We also have to look at the environmental impacts of building something so huge. “Training a single BERT base model (without hyperparameter tuning) on GPUs was estimated to require as much energy as a trans-American flight,” said the paper titled “On the Dangers of Stochastic Parrots: Can Language Models Be Too Big?“. So, one can only imagine the toll over the environment when building a 100T language model. The researchers further stated that while some of the energy comes from renewable sources or cloud compute companies’ use of carbon credit offset sources, a major chunk of cloud compute providers’ energy is not sourced from renewable sources. We are all aware that renewable energy sources are costly and data centres with increasing computation requirements take away from other potential uses of green energy. The need is to focus on building energy-efficient model architectures and training paradigms.
Protection of sensitive information, removal of bias will be key
Taking care of bias and truthfulness – it is common knowledge that large language models exhibit different kinds of biases due to the vast data they collect from different sources. Various studies and papers indicate how these biases can spread over caste, religion, ethnicity, and the kind of societal impact it can have. Another area that needs focus will be the protection of sensitive information. In a study last year by Google, Apple, Stanford University, OpenAI, the University of California, Berkeley, and Northeastern University, the co-authors showed that large language models can be prompted to show sensitive, private information when fed certain words and phrases. With so much data used for a mammoth model of that size, protecting sensitive information will be crucial.
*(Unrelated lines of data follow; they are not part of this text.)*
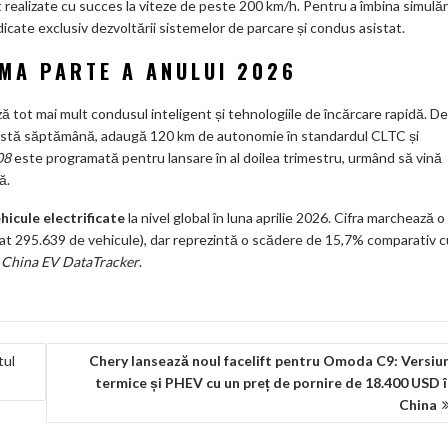
st realizate cu succes la viteze de peste 200 km/h. Pentru a îmbina simulăr
icate exclusiv dezvoltării sistemelor de parcare și condus asistat.
IMA PARTE A ANULUI 2026
 tot mai mult condusul inteligent și tehnologiile de încărcare rapidă. De
ceastă săptămână, adaugă 120 km de autonomie în standardul CLTC și
08
este programată pentru lansare în al doilea trimestru, urmând să vină
ă.
hicule electrificate
la nivel global în luna aprilie 2026. Cifra marchează o
lizat 295.639 de vehicule), dar reprezintă o scădere de 15,7% comparativ c
e
China EV DataTracker
.
tul
Chery lansează noul facelift pentru Omoda C9: Versiu
termice și PHEV cu un preț de pornire de 18.400 USD 
China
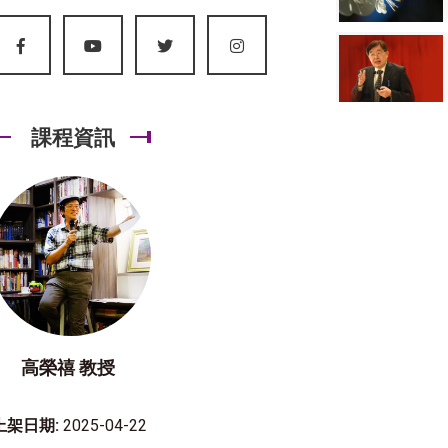
課程資訊
高榮禧 教授
上架日期:
2025-04-22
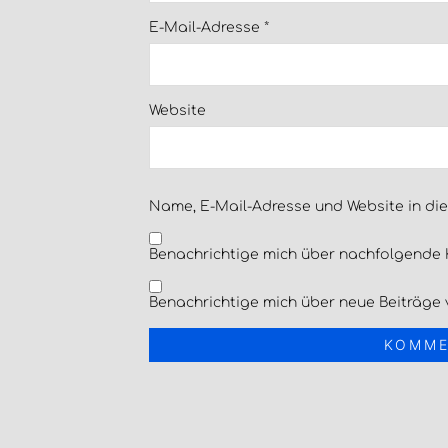
E-Mail-Adresse
*
Website
Name, E-Mail-Adresse und Website in di
Benachrichtige mich über nachfolgende 
Benachrichtige mich über neue Beiträge v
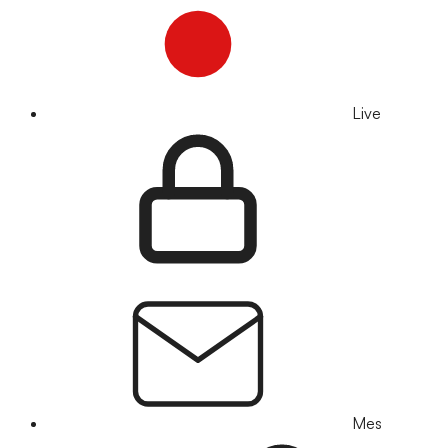
Live
Mes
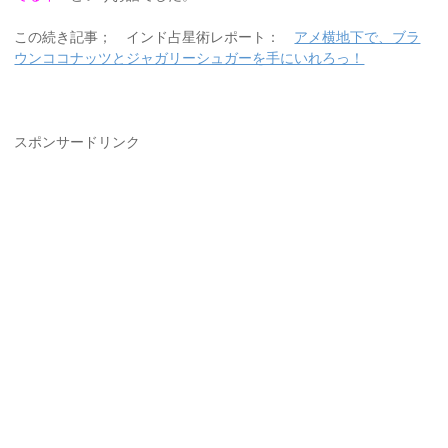
この続き記事； インド占星術レポート：
アメ横地下で、ブラ
ウンココナッツとジャガリーシュガーを手にいれろっ！
スポンサードリンク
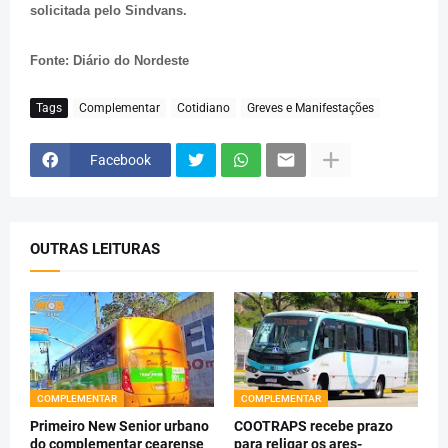
solicitada pelo Sindvans.
Fonte: Diário do Nordeste
Tags
Complementar
Cotidiano
Greves e Manifestações
Facebook
OUTRAS LEITURAS
COMPLEMENTAR
COMPLEMENTAR
Primeiro New Senior urbano
COOTRAPS recebe prazo
do complementar cearense
para religar os ares-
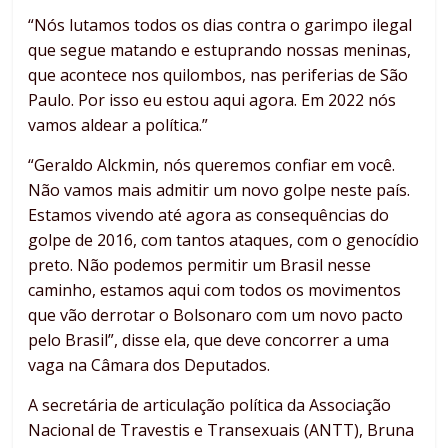
“Nós lutamos todos os dias contra o garimpo ilegal
que segue matando e estuprando nossas meninas,
que acontece nos quilombos, nas periferias de São
Paulo. Por isso eu estou aqui agora. Em 2022 nós
vamos aldear a política.”
“Geraldo Alckmin, nós queremos confiar em você.
Não vamos mais admitir um novo golpe neste país.
Estamos vivendo até agora as consequências do
golpe de 2016, com tantos ataques, com o genocídio
preto. Não podemos permitir um Brasil nesse
caminho, estamos aqui com todos os movimentos
que vão derrotar o Bolsonaro com um novo pacto
pelo Brasil”, disse ela, que deve concorrer a uma
vaga na Câmara dos Deputados.
A secretária de articulação política da Associação
Nacional de Travestis e Transexuais (ANTT), Bruna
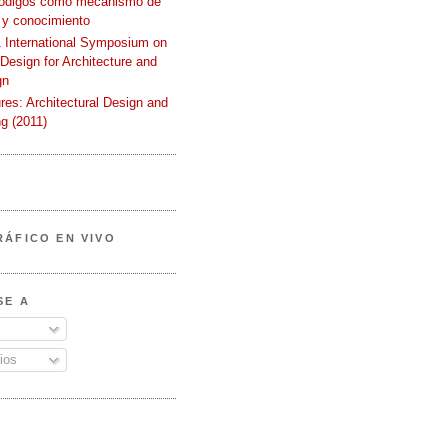
códigos como mecanismo de
 y conocimiento
International Symposium on
 Design for Architecture and
gn
ures: Architectural Design and
g (2011)
RÁFICO EN VIVO
SE A
ios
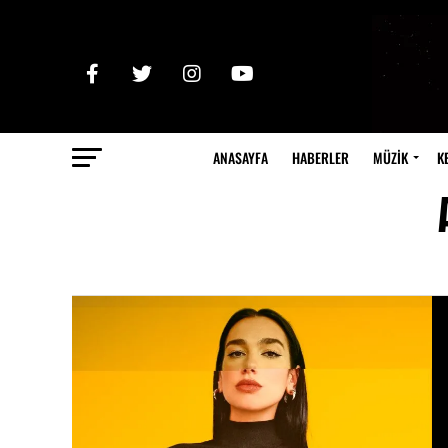
ANASAYFA
HABERLER
MÜZİK
K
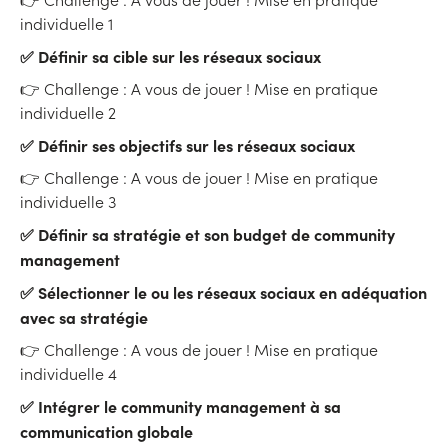
individuelle 1
✅ Définir sa cible sur les réseaux sociaux
👉 Challenge : A vous de jouer ! Mise en pr atique
individuelle 2
✅ Définir ses objectifs sur les réseaux sociaux
👉 Challenge : A vous de jouer ! Mise en pratique
individuelle 3
✅ Définir sa stratégie et son budget de community
management
✅ Sélectionner le ou les réseaux sociaux en adéquation
avec sa stratégie
👉 Challenge : A vous de jouer ! Mise en pratique
individuelle 4
✅ Intégrer le community management à sa
communication globale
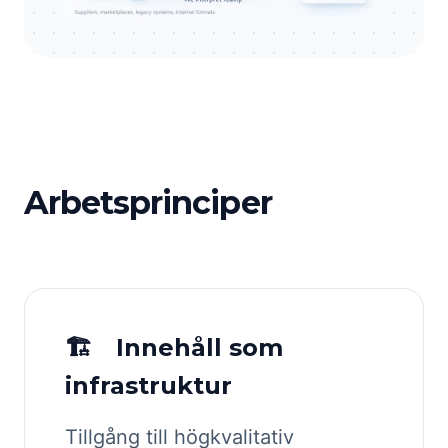
Arbetsprinciper
🏗 Innehåll som
infrastruktur
Tillgång till högkvalitativ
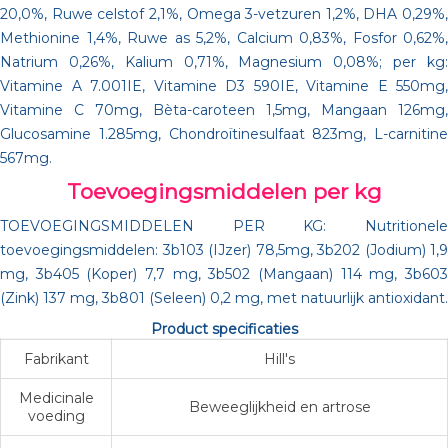
20,0%, Ruwe celstof 2,1%, Omega 3-vetzuren 1,2%, DHA 0,29%,
Methionine 1,4%, Ruwe as 5,2%, Calcium 0,83%, Fosfor 0,62%,
Natrium 0,26%, Kalium 0,71%, Magnesium 0,08%; per kg:
Vitamine A 7.001IE, Vitamine D3 590IE, Vitamine E 550mg,
Vitamine C 70mg, Bèta-caroteen 1,5mg, Mangaan 126mg,
Glucosamine 1.285mg, Chondroïtinesulfaat 823mg, L-carnitine
567mg.
Toevoegingsmiddelen per kg
TOEVOEGINGSMIDDELEN PER KG: Nutritionele
toevoegingsmiddelen: 3b103 (IJzer) 78,5mg, 3b202 (Jodium) 1,9
mg, 3b405 (Koper) 7,7 mg, 3b502 (Mangaan) 114 mg, 3b603
(Zink) 137 mg, 3b801 (Seleen) 0,2 mg, met natuurlijk antioxidant.
Product specificaties
Fabrikant
Hill's
Medicinale
Beweeglijkheid en artrose
voeding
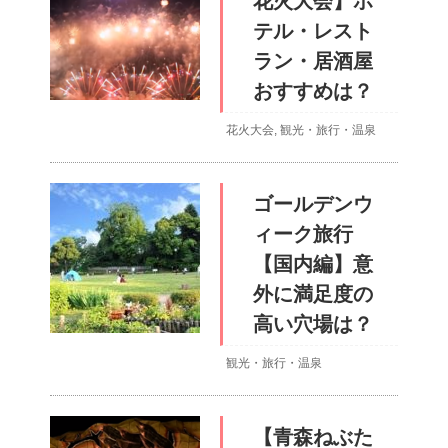
花火大会】ホ
テル・レスト
ラン・居酒屋
おすすめは？
花火大会
,
観光・旅行・温泉
ゴールデンウ
ィーク旅行
【国内編】意
外に満足度の
高い穴場は？
観光・旅行・温泉
【青森ねぶた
Future is not just text, but videos, audios and images too
Though GPT-3 largely relied on text, a discussion by Stanford University titled “How Large Language Models Will Transform Science, Society, and AI” feels that the future will be different. The future models that are on the way will be trained on data from other sources as well as from videos, audios, images and more. This will bring in diversity and an enhanced learning speed.
Progress in this area has already been made by releasing OpenAI’s DALL·E, a 12-billion parameter version of GPT-3 trained to generate images from text descriptions using a dataset of text-image pairs.
Before A 100T model release, develop norms and rules for deployment of LLMs
If we are to see such massive 100T language models in the near future, what needs to be done urgently is to develop rules with respect to various aspects of deploying such models. Who builds such models? Who is responsible for looking into its ethical part? If there are biases, leaks of sensitive information, who will bear the brunt? – these are the questions one needs to work on before scaling models to bigger numbers.